Content starts

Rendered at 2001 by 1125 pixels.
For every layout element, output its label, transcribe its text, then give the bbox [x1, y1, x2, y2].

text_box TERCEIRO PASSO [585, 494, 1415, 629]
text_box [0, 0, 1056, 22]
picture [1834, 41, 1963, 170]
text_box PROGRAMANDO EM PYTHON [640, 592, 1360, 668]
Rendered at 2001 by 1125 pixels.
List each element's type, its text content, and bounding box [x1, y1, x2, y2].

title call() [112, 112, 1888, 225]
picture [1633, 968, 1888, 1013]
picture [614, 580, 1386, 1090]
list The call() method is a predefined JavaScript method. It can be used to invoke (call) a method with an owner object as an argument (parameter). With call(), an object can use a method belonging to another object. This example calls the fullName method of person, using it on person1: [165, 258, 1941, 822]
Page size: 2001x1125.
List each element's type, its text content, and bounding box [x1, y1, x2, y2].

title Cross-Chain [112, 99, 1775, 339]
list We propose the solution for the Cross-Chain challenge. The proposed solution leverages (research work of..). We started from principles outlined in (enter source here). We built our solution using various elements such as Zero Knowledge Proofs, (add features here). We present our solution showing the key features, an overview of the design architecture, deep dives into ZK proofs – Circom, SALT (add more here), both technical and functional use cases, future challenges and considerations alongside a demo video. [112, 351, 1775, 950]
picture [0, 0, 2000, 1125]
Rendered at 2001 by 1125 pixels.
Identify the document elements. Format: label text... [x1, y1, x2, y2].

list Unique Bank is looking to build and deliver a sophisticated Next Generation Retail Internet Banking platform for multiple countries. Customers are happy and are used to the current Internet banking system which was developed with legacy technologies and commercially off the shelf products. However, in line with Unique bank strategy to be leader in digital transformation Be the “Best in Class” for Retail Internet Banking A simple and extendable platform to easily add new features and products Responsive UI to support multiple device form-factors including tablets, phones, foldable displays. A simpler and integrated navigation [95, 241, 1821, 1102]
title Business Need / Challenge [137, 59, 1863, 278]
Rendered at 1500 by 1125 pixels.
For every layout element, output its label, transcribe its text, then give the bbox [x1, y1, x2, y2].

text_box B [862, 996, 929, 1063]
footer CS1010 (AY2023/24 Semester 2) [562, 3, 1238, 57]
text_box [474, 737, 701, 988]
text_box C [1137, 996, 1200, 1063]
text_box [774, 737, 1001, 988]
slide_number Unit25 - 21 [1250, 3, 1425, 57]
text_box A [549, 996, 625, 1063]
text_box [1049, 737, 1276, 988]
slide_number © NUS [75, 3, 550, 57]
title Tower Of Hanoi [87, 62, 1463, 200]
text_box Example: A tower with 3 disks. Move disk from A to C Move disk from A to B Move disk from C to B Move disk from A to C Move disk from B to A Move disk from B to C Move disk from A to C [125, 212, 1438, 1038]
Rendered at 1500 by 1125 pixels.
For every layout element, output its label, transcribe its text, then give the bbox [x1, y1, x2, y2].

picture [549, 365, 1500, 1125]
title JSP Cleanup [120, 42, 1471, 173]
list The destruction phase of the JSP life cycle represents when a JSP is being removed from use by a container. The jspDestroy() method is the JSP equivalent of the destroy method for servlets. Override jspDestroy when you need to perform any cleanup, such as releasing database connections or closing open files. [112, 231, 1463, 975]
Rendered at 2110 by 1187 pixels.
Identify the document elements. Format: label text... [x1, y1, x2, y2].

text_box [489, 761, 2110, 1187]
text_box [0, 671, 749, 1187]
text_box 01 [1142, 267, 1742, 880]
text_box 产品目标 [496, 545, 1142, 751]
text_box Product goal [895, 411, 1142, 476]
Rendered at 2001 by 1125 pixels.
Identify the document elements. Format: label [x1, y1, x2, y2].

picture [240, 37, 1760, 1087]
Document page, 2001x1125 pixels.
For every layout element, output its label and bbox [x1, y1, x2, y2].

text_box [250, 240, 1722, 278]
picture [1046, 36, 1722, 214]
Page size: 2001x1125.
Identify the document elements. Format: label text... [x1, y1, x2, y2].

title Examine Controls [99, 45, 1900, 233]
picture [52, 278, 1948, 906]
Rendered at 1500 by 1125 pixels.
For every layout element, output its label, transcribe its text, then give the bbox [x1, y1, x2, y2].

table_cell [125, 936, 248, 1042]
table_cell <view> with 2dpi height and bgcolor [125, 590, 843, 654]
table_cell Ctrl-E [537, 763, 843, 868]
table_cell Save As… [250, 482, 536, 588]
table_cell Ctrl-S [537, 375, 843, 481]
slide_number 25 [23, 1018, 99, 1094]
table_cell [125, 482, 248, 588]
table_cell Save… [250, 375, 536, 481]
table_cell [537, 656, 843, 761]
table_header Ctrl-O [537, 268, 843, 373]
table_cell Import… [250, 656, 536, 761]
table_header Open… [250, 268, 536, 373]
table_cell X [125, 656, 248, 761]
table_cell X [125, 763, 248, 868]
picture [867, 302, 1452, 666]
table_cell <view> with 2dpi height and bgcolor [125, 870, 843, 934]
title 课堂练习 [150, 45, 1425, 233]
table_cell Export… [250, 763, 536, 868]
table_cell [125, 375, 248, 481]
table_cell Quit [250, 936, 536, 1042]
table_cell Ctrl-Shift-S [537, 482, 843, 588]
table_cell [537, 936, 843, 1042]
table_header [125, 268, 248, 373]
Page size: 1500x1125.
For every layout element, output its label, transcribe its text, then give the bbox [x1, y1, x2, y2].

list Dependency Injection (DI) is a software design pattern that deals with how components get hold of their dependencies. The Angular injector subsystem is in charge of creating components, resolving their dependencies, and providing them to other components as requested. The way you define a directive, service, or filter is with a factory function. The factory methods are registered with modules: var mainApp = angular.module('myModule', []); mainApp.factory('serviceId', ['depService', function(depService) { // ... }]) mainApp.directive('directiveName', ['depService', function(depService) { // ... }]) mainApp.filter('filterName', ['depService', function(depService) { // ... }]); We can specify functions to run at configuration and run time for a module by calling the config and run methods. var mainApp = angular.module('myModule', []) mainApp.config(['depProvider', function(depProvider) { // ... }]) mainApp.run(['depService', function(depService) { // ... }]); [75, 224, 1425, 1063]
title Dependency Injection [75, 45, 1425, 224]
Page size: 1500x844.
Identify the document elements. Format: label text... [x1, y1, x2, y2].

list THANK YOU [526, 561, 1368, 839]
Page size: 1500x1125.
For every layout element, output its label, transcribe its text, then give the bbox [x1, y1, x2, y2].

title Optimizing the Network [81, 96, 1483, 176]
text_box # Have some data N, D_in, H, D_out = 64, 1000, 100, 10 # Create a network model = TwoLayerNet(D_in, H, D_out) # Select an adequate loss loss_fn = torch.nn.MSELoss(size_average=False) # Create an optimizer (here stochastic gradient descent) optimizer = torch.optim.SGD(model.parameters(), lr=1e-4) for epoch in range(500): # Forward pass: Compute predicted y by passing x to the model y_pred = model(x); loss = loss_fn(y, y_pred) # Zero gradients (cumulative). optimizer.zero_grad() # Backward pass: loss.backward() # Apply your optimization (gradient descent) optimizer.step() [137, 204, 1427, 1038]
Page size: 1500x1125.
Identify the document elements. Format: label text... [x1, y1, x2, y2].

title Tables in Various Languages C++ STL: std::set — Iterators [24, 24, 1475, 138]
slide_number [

Content ends

For every record above, print an exact copy.

Answer box:
Rendered at 2001 by 1125 pixels.
For every layout element, output its label, transcribe its text, then give the bbox [x1, y1, x2, y2].

text_box TERCEIRO PASSO [585, 494, 1415, 629]
text_box [0, 0, 1056, 22]
picture [1834, 41, 1963, 170]
text_box PROGRAMANDO EM PYTHON [640, 592, 1360, 668]
Rendered at 2001 by 1125 pixels.
List each element's type, its text content, and bounding box [x1, y1, x2, y2].

title call() [112, 112, 1888, 225]
picture [1633, 968, 1888, 1013]
picture [614, 580, 1386, 1090]
list The call() method is a predefined JavaScript method. It can be used to invoke (call) a method with an owner object as an argument (parameter). With call(), an object can use a method belonging to another object. This example calls the fullName method of person, using it on person1: [165, 258, 1941, 822]
Page size: 2001x1125.
List each element's type, its text content, and bounding box [x1, y1, x2, y2].

title Cross-Chain [112, 99, 1775, 339]
list We propose the solution for the Cross-Chain challenge. The proposed solution leverages (research work of..). We started from principles outlined in (enter source here). We built our solution using various elements such as Zero Knowledge Proofs, (add features here). We present our solution showing the key features, an overview of the design architecture, deep dives into ZK proofs – Circom, SALT (add more here), both technical and functional use cases, future challenges and considerations alongside a demo video. [112, 351, 1775, 950]
picture [0, 0, 2000, 1125]
Rendered at 2001 by 1125 pixels.
Identify the document elements. Format: label text... [x1, y1, x2, y2].

list Unique Bank is looking to build and deliver a sophisticated Next Generation Retail Internet Banking platform for multiple countries. Customers are happy and are used to the current Internet banking system which was developed with legacy technologies and commercially off the shelf products. However, in line with Unique bank strategy to be leader in digital transformation Be the “Best in Class” for Retail Internet Banking A simple and extendable platform to easily add new features and products Responsive UI to support multiple device form-factors including tablets, phones, foldable displays. A simpler and integrated navigation [95, 241, 1821, 1102]
title Business Need / Challenge [137, 59, 1863, 278]
Rendered at 1500 by 1125 pixels.
For every layout element, output its label, transcribe its text, then give the bbox [x1, y1, x2, y2].

text_box B [862, 996, 929, 1063]
footer CS1010 (AY2023/24 Semester 2) [562, 3, 1238, 57]
text_box [474, 737, 701, 988]
text_box C [1137, 996, 1200, 1063]
text_box [774, 737, 1001, 988]
slide_number Unit25 - 21 [1250, 3, 1425, 57]
text_box A [549, 996, 625, 1063]
text_box [1049, 737, 1276, 988]
slide_number © NUS [75, 3, 550, 57]
title Tower Of Hanoi [87, 62, 1463, 200]
text_box Example: A tower with 3 disks. Move disk from A to C Move disk from A to B Move disk from C to B Move disk from A to C Move disk from B to A Move disk from B to C Move disk from A to C [125, 212, 1438, 1038]
Rendered at 1500 by 1125 pixels.
For every layout element, output its label, transcribe its text, then give the bbox [x1, y1, x2, y2].

picture [549, 365, 1500, 1125]
title JSP Cleanup [120, 42, 1471, 173]
list The destruction phase of the JSP life cycle represents when a JSP is being removed from use by a container. The jspDestroy() method is the JSP equivalent of the destroy method for servlets. Override jspDestroy when you need to perform any cleanup, such as releasing database connections or closing open files. [112, 231, 1463, 975]
Rendered at 2110 by 1187 pixels.
Identify the document elements. Format: label text... [x1, y1, x2, y2].

text_box [489, 761, 2110, 1187]
text_box [0, 671, 749, 1187]
text_box 01 [1142, 267, 1742, 880]
text_box 产品目标 [496, 545, 1142, 751]
text_box Product goal [895, 411, 1142, 476]
Rendered at 2001 by 1125 pixels.
Identify the document elements. Format: label [x1, y1, x2, y2].

picture [240, 37, 1760, 1087]
Document page, 2001x1125 pixels.
For every layout element, output its label and bbox [x1, y1, x2, y2].

text_box [250, 240, 1722, 278]
picture [1046, 36, 1722, 214]
Page size: 2001x1125.
Identify the document elements. Format: label text... [x1, y1, x2, y2].

title Examine Controls [99, 45, 1900, 233]
picture [52, 278, 1948, 906]
Rendered at 1500 by 1125 pixels.
For every layout element, output its label, transcribe its text, then give the bbox [x1, y1, x2, y2].

table_cell [125, 936, 248, 1042]
table_cell <view> with 2dpi height and bgcolor [125, 590, 843, 654]
table_cell Ctrl-E [537, 763, 843, 868]
table_cell Save As… [250, 482, 536, 588]
table_cell Ctrl-S [537, 375, 843, 481]
slide_number 25 [23, 1018, 99, 1094]
table_cell [125, 482, 248, 588]
table_cell Save… [250, 375, 536, 481]
table_cell [537, 656, 843, 761]
table_header Ctrl-O [537, 268, 843, 373]
table_cell Import… [250, 656, 536, 761]
table_header Open… [250, 268, 536, 373]
table_cell X [125, 656, 248, 761]
table_cell X [125, 763, 248, 868]
picture [867, 302, 1452, 666]
table_cell <view> with 2dpi height and bgcolor [125, 870, 843, 934]
title 课堂练习 [150, 45, 1425, 233]
table_cell Export… [250, 763, 536, 868]
table_cell [125, 375, 248, 481]
table_cell Quit [250, 936, 536, 1042]
table_cell Ctrl-Shift-S [537, 482, 843, 588]
table_cell [537, 936, 843, 1042]
table_header [125, 268, 248, 373]
Page size: 1500x1125.
For every layout element, output its label, transcribe its text, then give the bbox [x1, y1, x2, y2].

list Dependency Injection (DI) is a software design pattern that deals with how components get hold of their dependencies. The Angular injector subsystem is in charge of creating components, resolving their dependencies, and providing them to other components as requested. The way you define a directive, service, or filter is with a factory function. The factory methods are registered with modules: var mainApp = angular.module('myModule', []); mainApp.factory('serviceId', ['depService', function(depService) { // ... }]) mainApp.directive('directiveName', ['depService', function(depService) { // ... }]) mainApp.filter('filterName', ['depService', function(depService) { // ... }]); We can specify functions to run at configuration and run time for a module by calling the config and run methods. var mainApp = angular.module('myModule', []) mainApp.config(['depProvider', function(depProvider) { // ... }]) mainApp.run(['depService', function(depService) { // ... }]); [75, 224, 1425, 1063]
title Dependency Injection [75, 45, 1425, 224]
Page size: 1500x844.
Identify the document elements. Format: label text... [x1, y1, x2, y2].

list THANK YOU [526, 561, 1368, 839]
Page size: 1500x1125.
For every layout element, output its label, transcribe its text, then give the bbox [x1, y1, x2, y2].

title Optimizing the Network [81, 96, 1483, 176]
text_box # Have some data N, D_in, H, D_out = 64, 1000, 100, 10 # Create a network model = TwoLayerNet(D_in, H, D_out) # Select an adequate loss loss_fn = torch.nn.MSELoss(size_average=False) # Create an optimizer (here stochastic gradient descent) optimizer = torch.optim.SGD(model.parameters(), lr=1e-4) for epoch in range(500): # Forward pass: Compute predicted y by passing x to the model y_pred = model(x); loss = loss_fn(y, y_pred) # Zero gradients (cumulative). optimizer.zero_grad() # Backward pass: loss.backward() # Apply your optimization (gradient descent) optimizer.step() [137, 204, 1427, 1038]
Page size: 1500x1125.
Identify the document elements. Format: label text... [x1, y1, x2, y2].

title Tables in Various Languages C++ STL: std::set — Iterators [24, 24, 1475, 138]
slide_number [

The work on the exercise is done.